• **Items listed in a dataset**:

——————

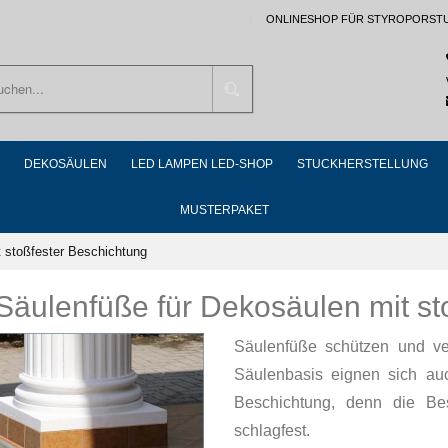
ONLINESHOP FÜR STYROPORST
Suchen
DEKOSÄULEN
LED LAMPEN LED-SHOP
STUCKHERSTELLUNG
MUSTERPAKET
 stoßfester Beschichtung
Säulenfüße für Dekosäulen mit st
Säulenfüße schützen und ve
Säulenbasis eignen sich au
Beschichtung, denn die Be
schlagfest.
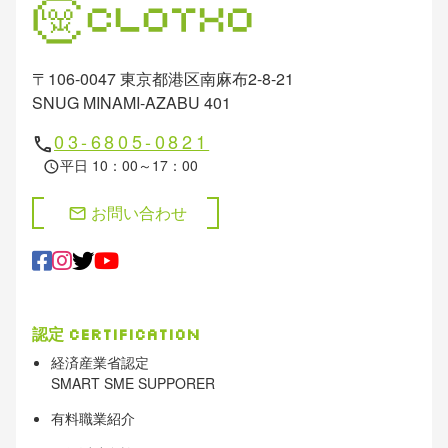
〒106-0047 東京都港区南麻布2-8-21
SNUG MINAMI-AZABU 401
03-6805-0821
phone
平日 10：00～17：00
schedule
お問い合わせ
mail
認定
Certification
経済産業省認定
SMART SME SUPPORER
有料職業紹介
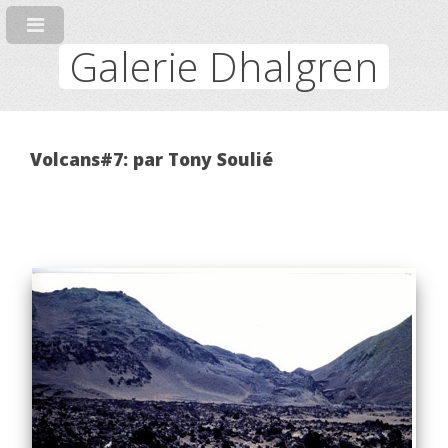
Galerie Dhalgren
Volcans#7: par Tony Soulié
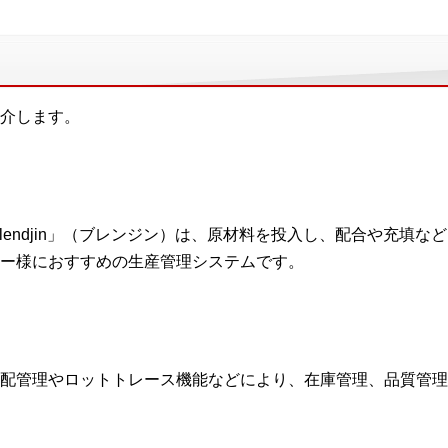
介します。
Blendjin」（ブレンジン）は、原材料を投入し、配合や充填な
ー様におすすめの生産管理システムです。
配管理やロットトレース機能などにより、在庫管理、品質管理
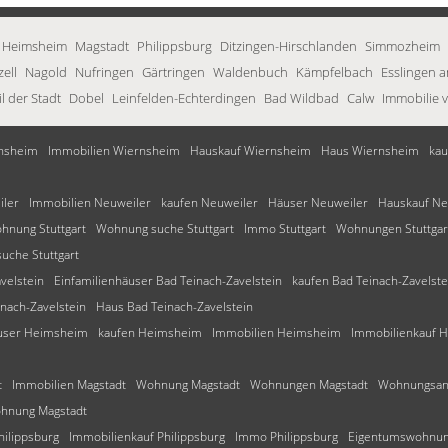
Heimsheim
Magstadt
Philippsburg
Ditzingen-Hirschlanden
Simmozheim
ell
Nagold
Nufringen
Gärtringen
Waldenbuch
Kämpfelbach
Esslingen 
l der Stadt
Dobel
Leinfelden-Echterdingen
Bad Wildbad
Calw
Immobilie 
nsheim
Immobilien Wiernsheim
Hauskauf Wiernsheim
Haus Wiernsheim
kau
iler
Immobilien Neuweiler
kaufen Neuweiler
Häuser Neuweiler
Hauskauf Ne
hnung Stuttgart
Wohnung suche Stuttgart
Immo Stuttgart
Wohnungen Stuttgar
che Stuttgart
velstein
Einfamilienhäuser Bad Teinach-Zavelstein
kaufen Bad Teinach-Zavelste
nach-Zavelstein
Haus Bad Teinach-Zavelstein
äuser Heimsheim
kaufen Heimsheim
Immobilien Heimsheim
Immobilienkauf 
t
Immobilien Magstadt
Wohnung Magstadt
Wohnungen Magstadt
Wohnungsanz
hnung Magstadt
ilippsburg
Immobilienkauf Philippsburg
Immo Philippsburg
Eigentumswohnung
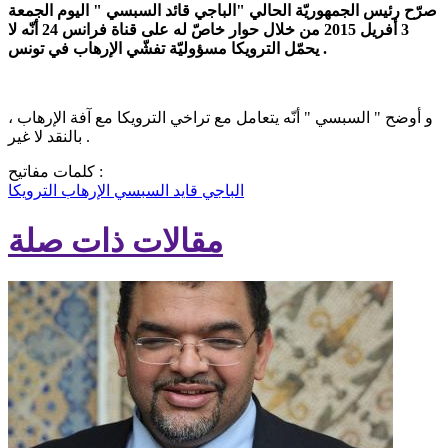
صرّح رئيس الجمهوريّة الحالي "الباجي قائد السبسي " اليوم الجمعة
3 أفريل 2015 من خلال حوار خاصّ له على قناة فرانس 24 أنّه لا
يحمّل الترويكا مسؤوليّة تفشّي الإرهاب في تونس .
و أوضح " السبسي " أنّه يتعامل مع تراخي الترويكا مع آفة الإرهاب ،
بالنقد لا غير .
كلمات مفاتيح :
الباجي قايد السبسي
الإرهاب
الترويكا
مقالات ذات صلة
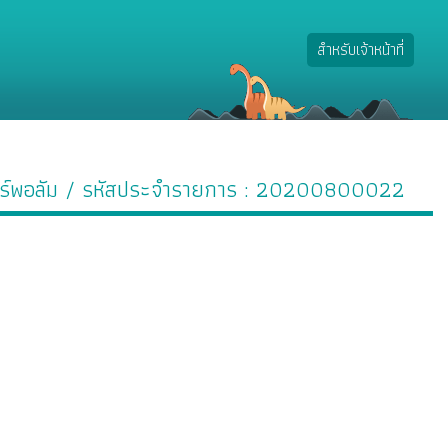
สำหรับเจ้าหน้าที่
ร์พอลัม
/ รหัสประจำรายการ : 20200800022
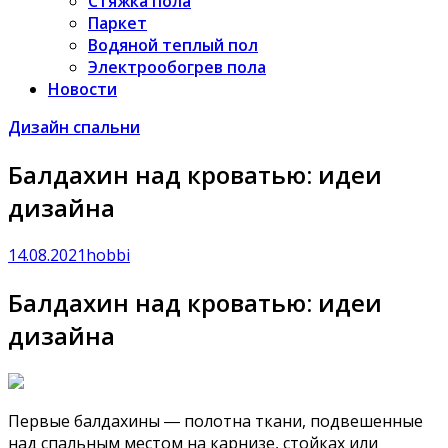
Стяжка пола
Паркет
Водяной теплый пол
Электрообогрев пола
Новости
Дизайн спальни
Балдахин над кроватью: идеи
дизайна
14.08.2021
hobbi
Балдахин над кроватью: идеи
дизайна
Первые балдахины ― полотна ткани, подвешенные
над спальным местом на карнизе, стойках или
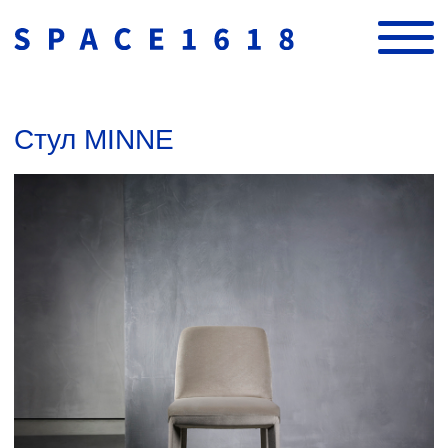
Стул MINNE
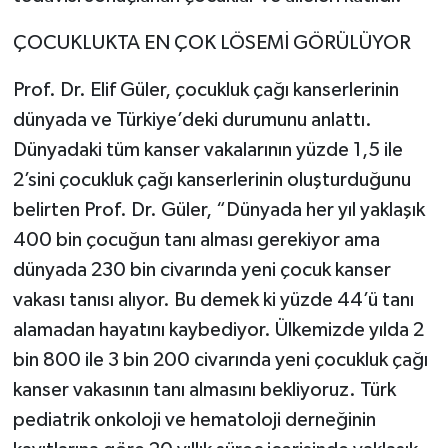
ÇOCUKLUKTA EN ÇOK LÖSEMİ GÖRÜLÜYOR
Prof. Dr. Elif Güler, çocukluk çağı kanserlerinin
dünyada ve Türkiye’deki durumunu anlattı.
Dünyadaki tüm kanser vakalarının yüzde 1,5 ile
2’sini çocukluk çağı kanserlerinin oluşturduğunu
belirten Prof. Dr. Güler, “Dünyada her yıl yaklaşık
400 bin çocuğun tanı alması gerekiyor ama
dünyada 230 bin civarında yeni çocuk kanser
vakası tanısı alıyor. Bu demek ki yüzde 44’ü tanı
alamadan hayatını kaybediyor. Ülkemizde yılda 2
bin 800 ile 3 bin 200 civarında yeni çocukluk çağı
kanser vakasının tanı almasını bekliyoruz. Türk
pediatrik onkoloji ve hematoloji derneğinin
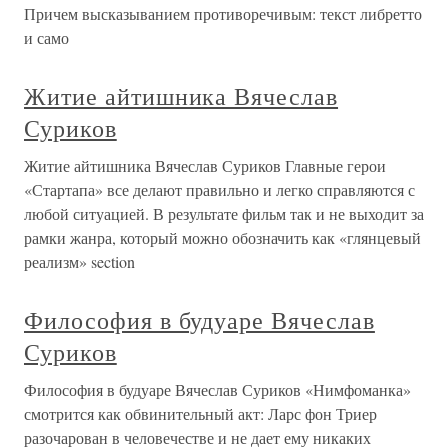
Причем высказыванием противоречивым: текст либретто
и само
Житие айтишника Вячеслав
Суриков
Житие айтишника Вячеслав Суриков Главные герои
«Стартапа» все делают правильно и легко справляются с
любой ситуацией. В результате фильм так и не выходит за
рамки жанра, который можно обозначить как «глянцевый
реализм» section
Философия в будуаре Вячеслав
Суриков
Философия в будуаре Вячеслав Суриков «Нимфоманка»
смотрится как обвинительный акт: Ларс фон Триер
разочарован в человечестве и не дает ему никаких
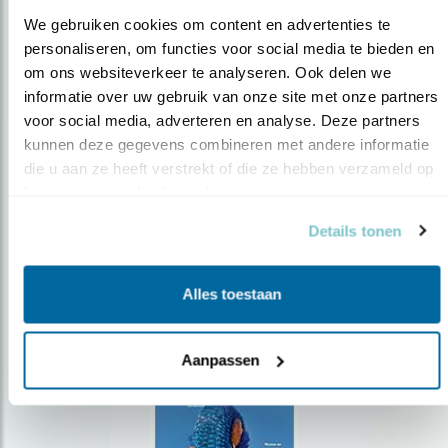
We gebruiken cookies om content en advertenties te 
personaliseren, om functies voor social media te bieden en 
om ons websiteverkeer te analyseren. Ook delen we 
Op de hoogte blijven?
informatie over uw gebruik van onze site met onze partners 
voor social media, adverteren en analyse. Deze partners 
Meld je aan en ontvang nieuws, inspiratie, acties en tips
over vogels en activiteiten van Vogelbescherming.
kunnen deze gegevens combineren met andere informatie 
die u aan ze heeft verstrekt of die ze hebben verzameld op 
AANMELDEN VOGELNIEUWS
basis van uw gebruik van hun services.
Details tonen
Volg ons via social media
Alles toestaan
Aanpassen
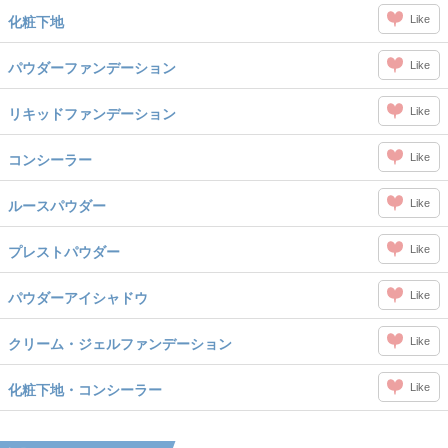
Like
化粧下地
Like
パウダーファンデーション
Like
リキッドファンデーション
Like
コンシーラー
Like
ルースパウダー
Like
プレストパウダー
Like
パウダーアイシャドウ
Like
クリーム・ジェルファンデーション
Like
化粧下地・コンシーラー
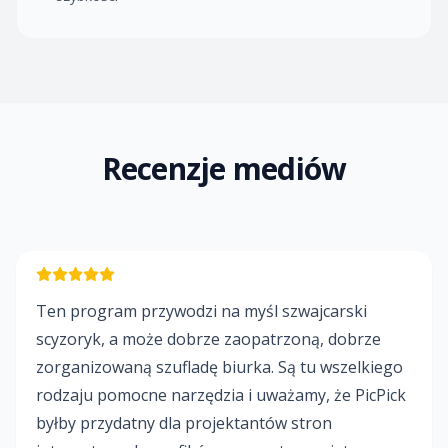
Recenzje mediów
Ten program przywodzi na myśl szwajcarski
scyzoryk, a może dobrze zaopatrzoną, dobrze
zorganizowaną szufladę biurka. Są tu wszelkiego
rodzaju pomocne narzędzia i uważamy, że PicPick
byłby przydatny dla projektantów stron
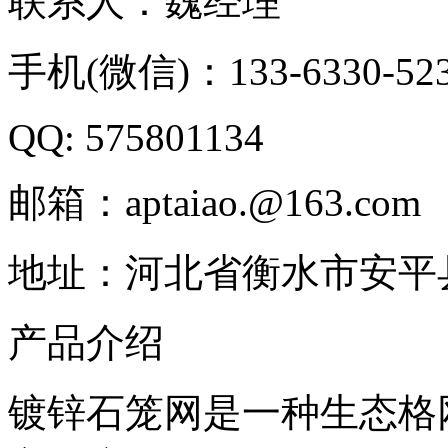
联系人：魏经理
手机(微信)：133-6330-52
QQ: 575801134
邮箱：aptaiao.@163.com
地址：河北省衡水市安平
产品介绍
镀锌石笼网是一种生态格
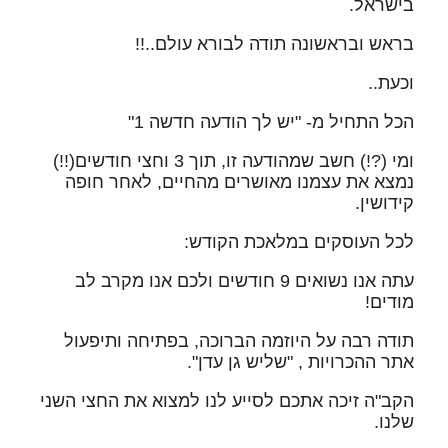
בישראל.
בראש ובראשונה תודה לבורא עולם..!!
וכעת..
הכל התחיל מ- "יש לך הודעה חדשה 1"
ומי (?!) חשב שמהודעה זו, תוך 3 וחצי חודשים(!!)
נמצא את עצמנו מאושרים מהחיים, לאחר חופה
קידושין.
לכל העוסקים במלאכת הקודש:
עתה אנו נשואים 9 חודשים ולכם אנו מקרב לב
מודים!
תודה רבה על היוזמה הברוכה, בפתיחה ותיפעול
אתר ההכרויות , "שליש גן עדן".
הקב"ה זיכה אתכם לסייע לנו למצוא את החצי השני
שלנו.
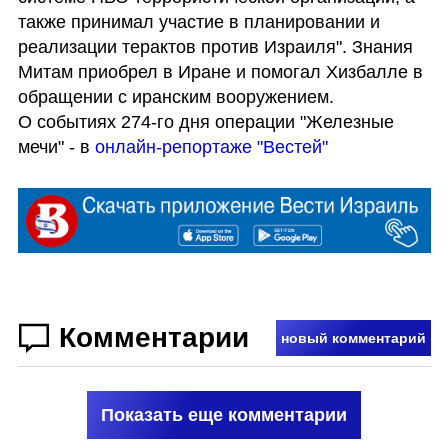
также принимал участие в планировании и 
реализации терактов против Израиля". Знания 
Митам приобрел в Иране и помогал Хизбалле в 
обращении с иранским вооружением. 

О событиях 274-го дня операции "Железные 
мечи" - в 
онлайн-репортаже "Вестей"
Комментарии
новый комментарий
Показать еще комментарии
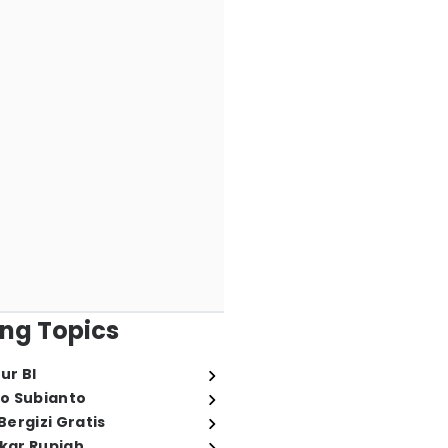
ng Topics
ur BI
o Subianto
ergizi Gratis
ukar Rupiah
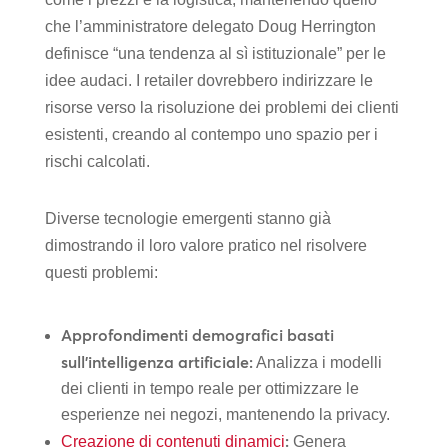
che l’amministratore delegato Doug Herrington
definisce “una tendenza al sì istituzionale” per le
idee audaci. I retailer dovrebbero indirizzare le
risorse verso la risoluzione dei problemi dei clienti
esistenti, creando al contempo uno spazio per i
rischi calcolati.
Diverse tecnologie emergenti stanno già
dimostrando il loro valore pratico nel risolvere
questi problemi:
Approfondimenti demografici basati
sull’intelligenza artificiale:
Analizza i modelli
dei clienti in tempo reale per ottimizzare le
esperienze nei negozi, mantenendo la privacy.
:
Creazione di contenuti dinamici
Genera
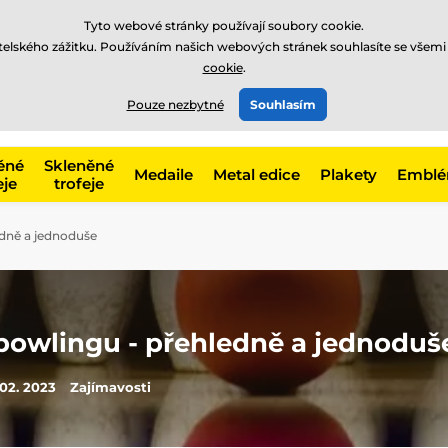
Tyto webové stránky používají soubory cookie.
atelského zážitku. Používáním našich webových stránek souhlasíte se všemi
cookie
.
775 400 255
offline
t, kategorie
Pouze nezbytné
Souhlasím
Zavolejte nám
(Po-Pá 8-17)
ěné
Skleněné
Medaile
Metal edice
Plakety
Embl
eje
trofeje
edně a jednoduše
 bowlingu - přehledně a jednoduš
 02. 2023
Zajímavosti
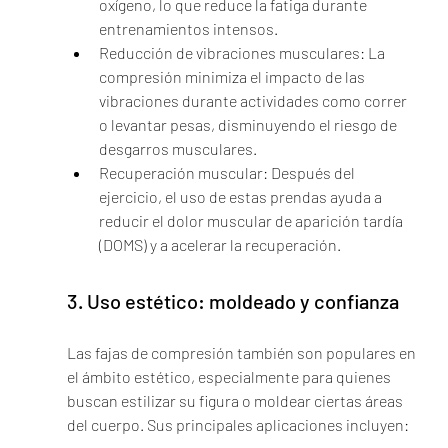
oxígeno, lo que reduce la fatiga durante 
entrenamientos intensos.
Reducción de vibraciones musculares: La 
compresión minimiza el impacto de las 
vibraciones durante actividades como correr 
o levantar pesas, disminuyendo el riesgo de 
desgarros musculares.
Recuperación muscular: Después del 
ejercicio, el uso de estas prendas ayuda a 
reducir el dolor muscular de aparición tardía 
(DOMS) y a acelerar la recuperación.
3. Uso estético: moldeado y confianza
Las fajas de compresión también son populares en 
el ámbito estético, especialmente para quienes 
buscan estilizar su figura o moldear ciertas áreas 
del cuerpo. Sus principales aplicaciones incluyen:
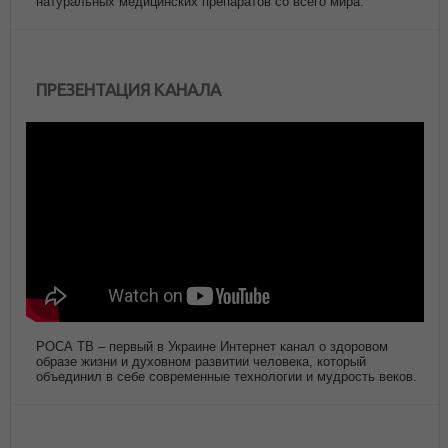
натуральных медицинских препаратов со всего мира.
ПРЕЗЕНТАЦИЯ КАНАЛА
РОСА ТВ – первый в Украине Интернет канал о здоровом
образе жизни и духовном развитии человека, который
объединил в себе современные технологии и мудрость веков.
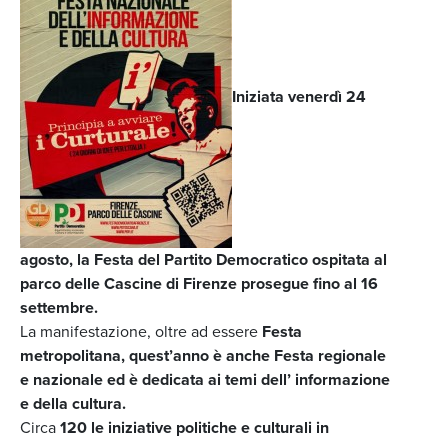
Iniziata venerdì 24
agosto, la Festa del Partito Democratico ospitata al
parco delle Cascine di Firenze prosegue fino al 16
settembre.
La manifestazione, oltre ad essere
Festa
metropolitana, quest’anno è anche Festa regionale
e nazionale ed è dedicata ai temi dell’ informazione
e della cultura.
Circa
120 le iniziative politiche e culturali in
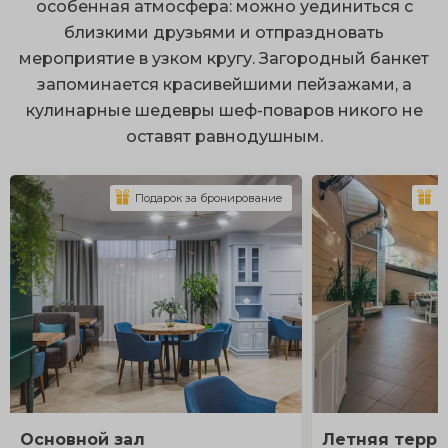
особенная атмосфера: можно уединиться с
близкими друзьями и отпраздновать
мероприятие в узком кругу. Загородный банкет
запоминается красивейшими пейзажами, а
кулинарные шедевры шеф-поваров никого не
оставят равнодушным.
Подарок за бронирование
П
Основной зал
Летняя терра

——————

• **WHAT IS NEEDED**: Show every line above in which the word "yüzde" occurs.

• **REPLY TO THE TASK**:
Dünyadaki tüm kanser vakalarının yüzde 1,5 ile
vakası tanısı alıyor. Bu demek ki yüzde 44’ü tanı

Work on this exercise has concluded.